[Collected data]
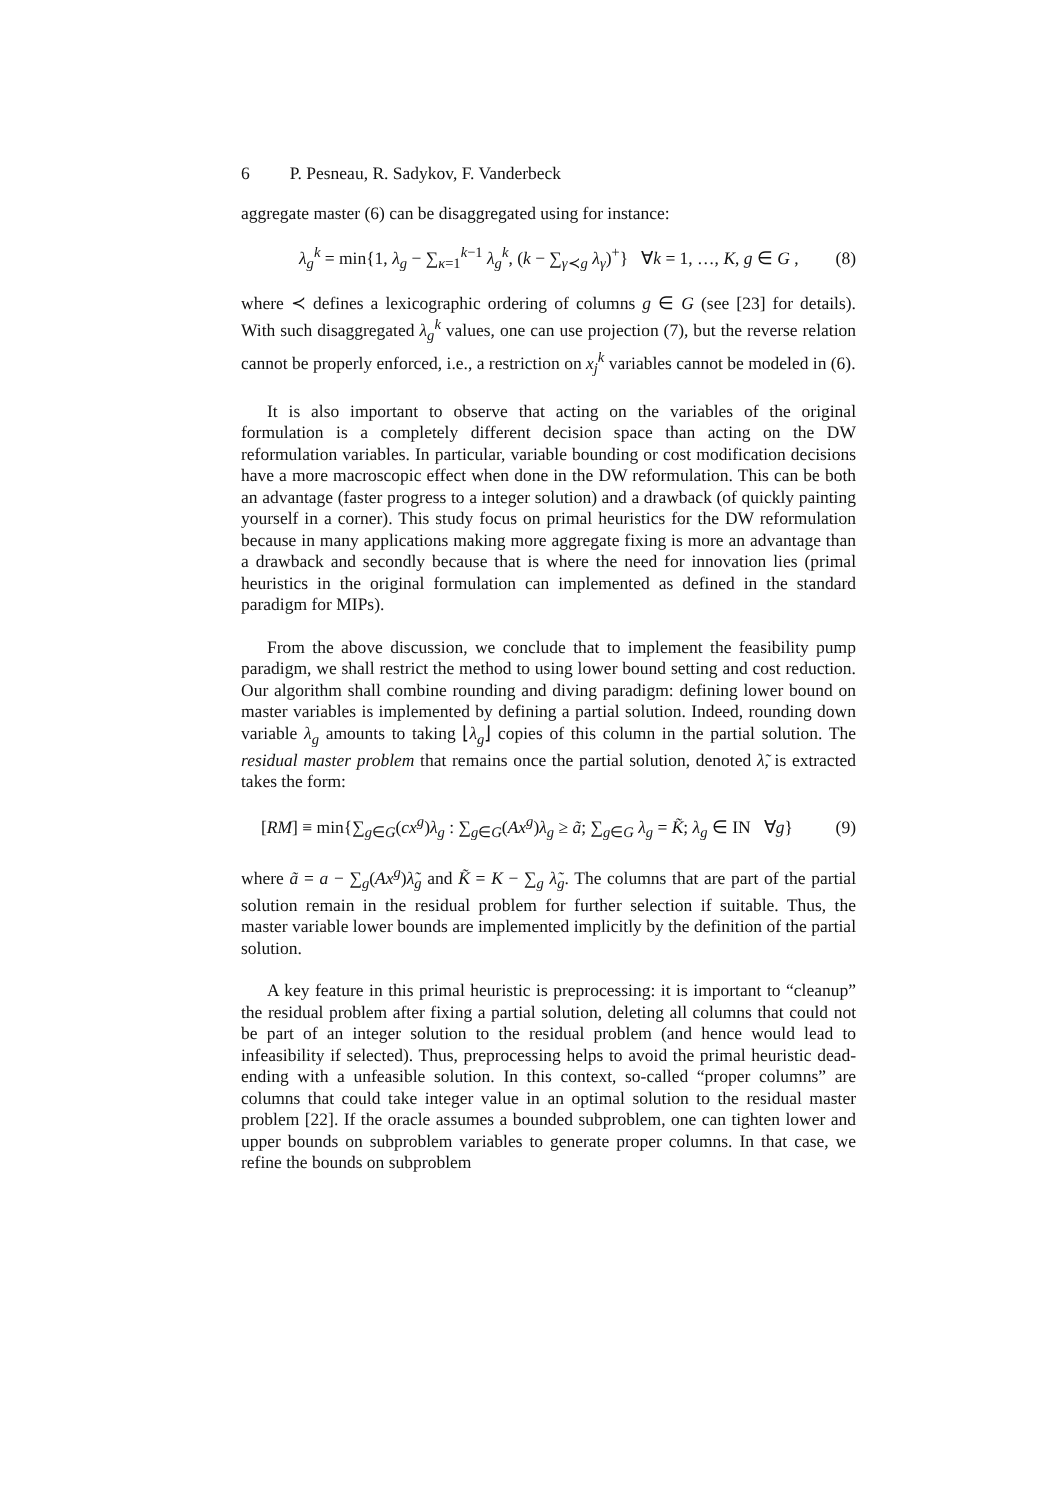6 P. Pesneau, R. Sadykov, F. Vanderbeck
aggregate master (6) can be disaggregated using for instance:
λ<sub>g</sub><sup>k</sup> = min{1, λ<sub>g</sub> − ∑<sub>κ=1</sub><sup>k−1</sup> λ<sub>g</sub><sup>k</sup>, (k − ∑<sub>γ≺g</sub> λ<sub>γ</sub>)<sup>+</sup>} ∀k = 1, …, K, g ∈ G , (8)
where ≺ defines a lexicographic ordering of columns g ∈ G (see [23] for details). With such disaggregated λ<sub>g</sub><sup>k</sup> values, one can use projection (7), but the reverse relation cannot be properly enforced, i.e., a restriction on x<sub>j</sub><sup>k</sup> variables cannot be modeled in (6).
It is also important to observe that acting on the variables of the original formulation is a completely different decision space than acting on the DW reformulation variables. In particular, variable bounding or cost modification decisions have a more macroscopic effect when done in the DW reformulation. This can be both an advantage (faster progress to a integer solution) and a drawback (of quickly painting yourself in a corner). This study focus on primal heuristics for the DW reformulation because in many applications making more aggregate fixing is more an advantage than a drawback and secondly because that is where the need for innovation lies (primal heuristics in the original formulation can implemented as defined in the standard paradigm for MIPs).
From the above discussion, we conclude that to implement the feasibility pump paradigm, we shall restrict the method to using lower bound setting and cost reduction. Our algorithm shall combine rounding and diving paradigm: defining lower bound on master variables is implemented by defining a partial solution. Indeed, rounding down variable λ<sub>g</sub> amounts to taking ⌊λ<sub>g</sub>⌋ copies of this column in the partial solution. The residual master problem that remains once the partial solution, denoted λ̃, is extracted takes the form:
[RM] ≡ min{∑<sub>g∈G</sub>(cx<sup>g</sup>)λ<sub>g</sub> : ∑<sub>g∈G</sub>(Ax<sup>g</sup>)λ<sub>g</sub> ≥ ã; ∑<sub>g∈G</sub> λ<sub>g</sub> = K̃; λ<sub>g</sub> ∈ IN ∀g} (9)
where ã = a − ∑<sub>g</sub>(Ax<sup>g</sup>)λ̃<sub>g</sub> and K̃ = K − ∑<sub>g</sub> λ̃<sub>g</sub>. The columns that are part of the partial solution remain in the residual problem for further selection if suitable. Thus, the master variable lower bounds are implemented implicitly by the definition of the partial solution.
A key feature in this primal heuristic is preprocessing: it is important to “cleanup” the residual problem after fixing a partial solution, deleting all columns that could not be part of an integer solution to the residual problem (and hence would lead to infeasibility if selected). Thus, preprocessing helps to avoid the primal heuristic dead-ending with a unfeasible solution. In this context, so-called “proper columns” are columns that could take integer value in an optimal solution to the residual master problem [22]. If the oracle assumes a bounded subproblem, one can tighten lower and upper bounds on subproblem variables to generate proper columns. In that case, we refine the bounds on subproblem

* * *

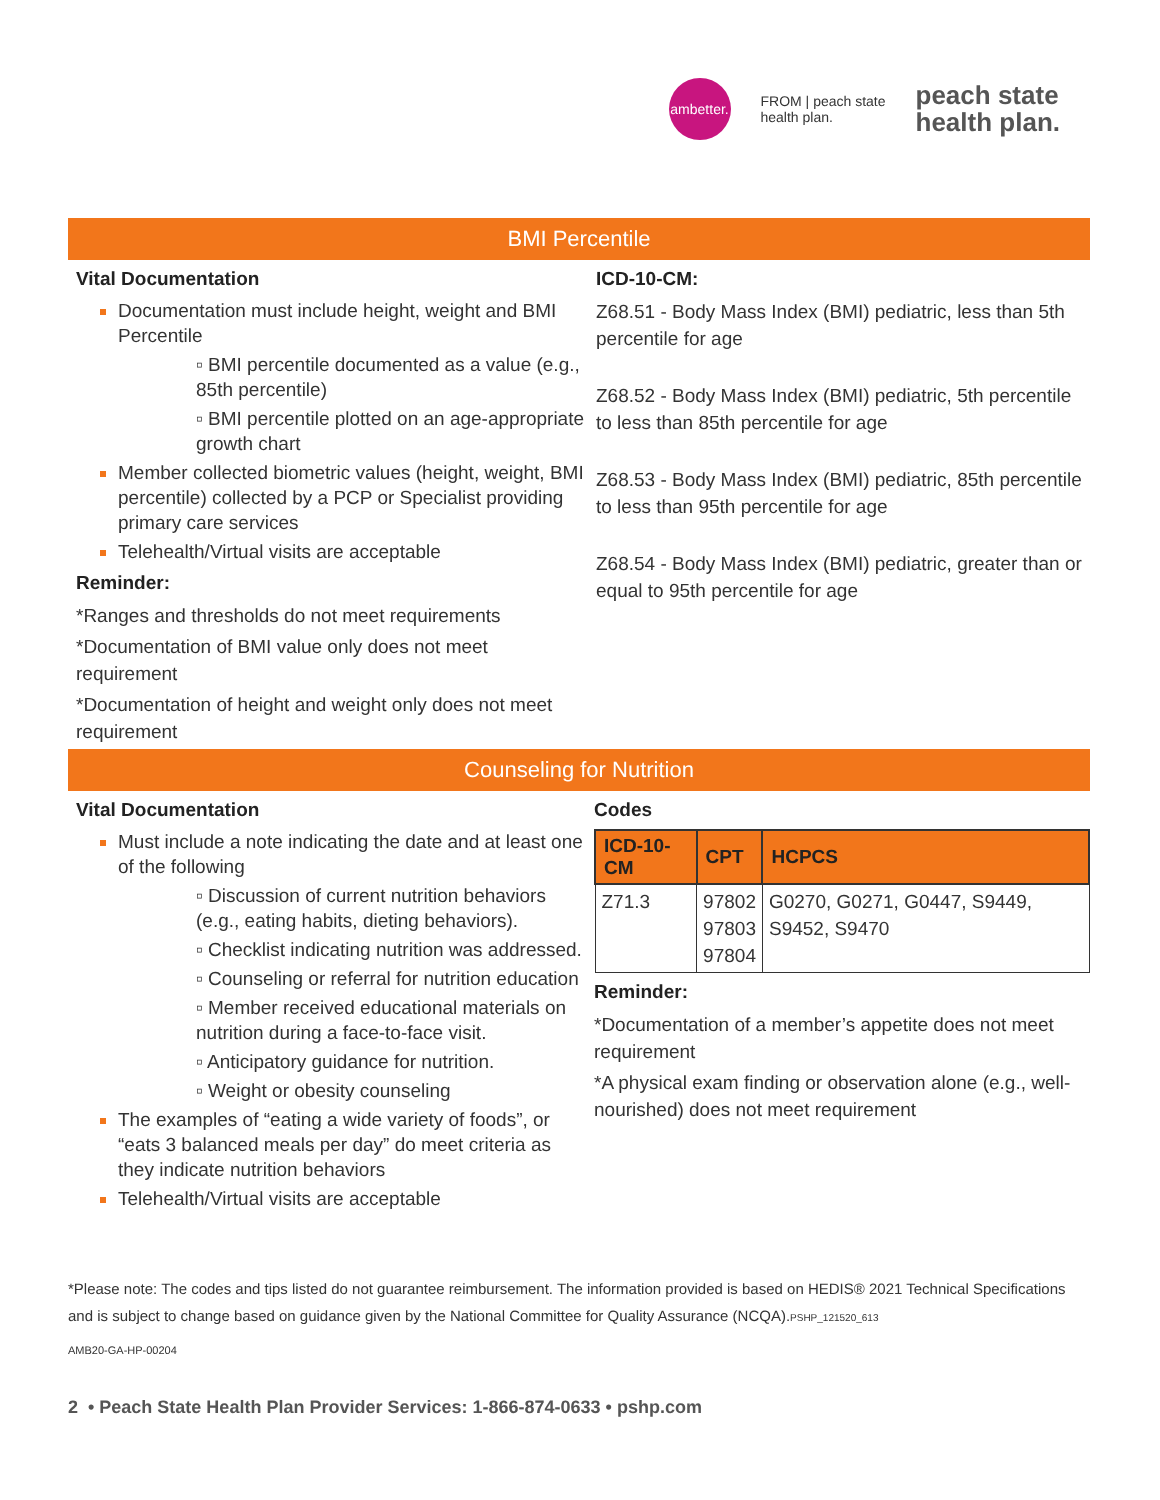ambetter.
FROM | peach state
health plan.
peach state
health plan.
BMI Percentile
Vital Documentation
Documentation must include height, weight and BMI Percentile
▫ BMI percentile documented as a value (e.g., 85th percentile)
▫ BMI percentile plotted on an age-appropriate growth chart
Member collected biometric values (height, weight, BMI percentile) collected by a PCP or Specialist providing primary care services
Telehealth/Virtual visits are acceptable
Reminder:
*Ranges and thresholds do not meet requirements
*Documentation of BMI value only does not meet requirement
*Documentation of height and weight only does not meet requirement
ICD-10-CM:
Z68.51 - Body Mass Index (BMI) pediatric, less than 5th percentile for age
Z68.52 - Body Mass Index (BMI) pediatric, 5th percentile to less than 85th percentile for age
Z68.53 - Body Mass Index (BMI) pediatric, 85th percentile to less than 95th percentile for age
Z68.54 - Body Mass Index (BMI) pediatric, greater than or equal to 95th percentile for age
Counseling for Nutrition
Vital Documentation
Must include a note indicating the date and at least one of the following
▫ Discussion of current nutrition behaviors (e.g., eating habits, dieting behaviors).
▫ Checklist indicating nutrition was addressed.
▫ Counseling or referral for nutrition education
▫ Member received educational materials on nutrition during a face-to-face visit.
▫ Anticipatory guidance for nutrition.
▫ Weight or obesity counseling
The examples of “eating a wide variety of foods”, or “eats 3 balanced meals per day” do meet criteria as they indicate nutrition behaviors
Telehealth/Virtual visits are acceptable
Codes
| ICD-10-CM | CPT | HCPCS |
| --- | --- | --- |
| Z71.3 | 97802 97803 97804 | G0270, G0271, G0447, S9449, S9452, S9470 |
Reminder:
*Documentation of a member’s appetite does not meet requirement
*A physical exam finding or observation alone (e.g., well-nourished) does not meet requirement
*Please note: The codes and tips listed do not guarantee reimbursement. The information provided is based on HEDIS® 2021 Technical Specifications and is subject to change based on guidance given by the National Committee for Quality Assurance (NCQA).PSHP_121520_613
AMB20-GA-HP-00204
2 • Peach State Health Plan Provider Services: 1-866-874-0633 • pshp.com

**Your instructions:** Nothing but the lines from the one with "6 P. Pesneau, R. Sadykov, F. Vanderbeck" up to and including the one with "aggregate master (6)" should be printed, exactly as they read above. Please keep the pictures out.

**Answer:**
6 P. Pesneau, R. Sadykov, F. Vanderbeck
aggregate master (6) can be disaggregated using for instance:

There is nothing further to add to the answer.